A ação, aberta pelo partido Solidariedade em 2014, questiona a correção do dinheiro depositado nas contas do fundo. O FGTS, atualmente, é corrigido em 3% ao ano mais a Taxa Referencial que rende próximo de zero. Desde 1999, apenas em 2017 a inflação não superou essa taxa, ficando em 2,95%.

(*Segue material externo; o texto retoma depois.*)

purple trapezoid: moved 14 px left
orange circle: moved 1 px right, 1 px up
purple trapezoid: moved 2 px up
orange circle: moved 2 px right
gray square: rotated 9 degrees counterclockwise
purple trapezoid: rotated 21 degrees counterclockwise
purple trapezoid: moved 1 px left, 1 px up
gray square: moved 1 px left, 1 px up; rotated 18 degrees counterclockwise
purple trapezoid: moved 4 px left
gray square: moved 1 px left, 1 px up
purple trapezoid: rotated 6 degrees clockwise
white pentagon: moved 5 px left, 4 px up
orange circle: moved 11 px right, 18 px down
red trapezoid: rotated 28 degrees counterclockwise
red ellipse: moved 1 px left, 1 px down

Como a taxa é menor que a inflação, a ação pede a substituição pelo Índice Nacional de Preços ao Consumidor Amplo ou pelo Índice Nacional de Preços ao Consumidor, além da correção dos saldos desde 1999. O argumento é que a perda em relação à inflação teria sido de 48,3% até 2013.
O Instituto Fundo de Garantia do Trabalhador estima que a perda total do FGTS chegue a R$ 720 bilhões, no período de 1999 a março de 2023, prejudicando mais de 60 milhões de trabalhadores. Segundo a Caixa, há 117 milhões de contas do FGTS entre ativas e inativas.

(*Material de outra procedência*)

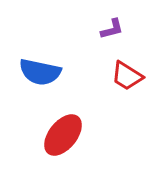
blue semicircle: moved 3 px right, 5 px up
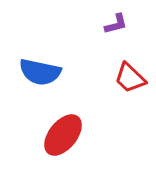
purple L-shape: moved 4 px right, 5 px up
red trapezoid: moved 3 px right, 2 px down; rotated 12 degrees clockwise
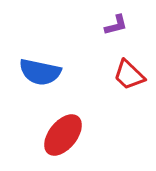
purple L-shape: moved 1 px down
red trapezoid: moved 1 px left, 3 px up
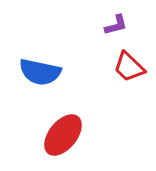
red trapezoid: moved 8 px up
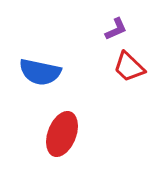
purple L-shape: moved 4 px down; rotated 10 degrees counterclockwise
red ellipse: moved 1 px left, 1 px up; rotated 18 degrees counterclockwise
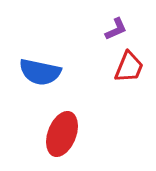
red trapezoid: rotated 112 degrees counterclockwise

A Advocacia-Geral da União em manifestação ao STF, apresentou uma estimativa de impacto aos cofres públicos de R$ 661 bilhões. O órgão afirma que o FGTS, que tem cerca de R$ 118 bilhões disponíveis em caixa, pode deixar de operar caso a ação seja aceita pelo Supremo.
Desde 2019, o andamento de todos os processos está suspenso por decisão do relator da ação, o ministro Luís Roberto Barroso. Em 2018, o Superior Tribunal de Justiça havia determinado unificar o entendimento e manter a TR como índice de correção do FGTS, em decisão desfavorável aos trabalhadores.
Mais de 200 mil ações judiciais continuam suspensas, aguardando uma definição do Supremo.
Em tese, se o Supremo decidir pela aplicação de algum índice inflacionário, todos os cidadãos que tiveram carteira assinada de 1999 para cá teriam direito à revisão do saldo do FGTS. No entanto, pode haver alguma modulação para amenizar o impacto sobre os cofres da União.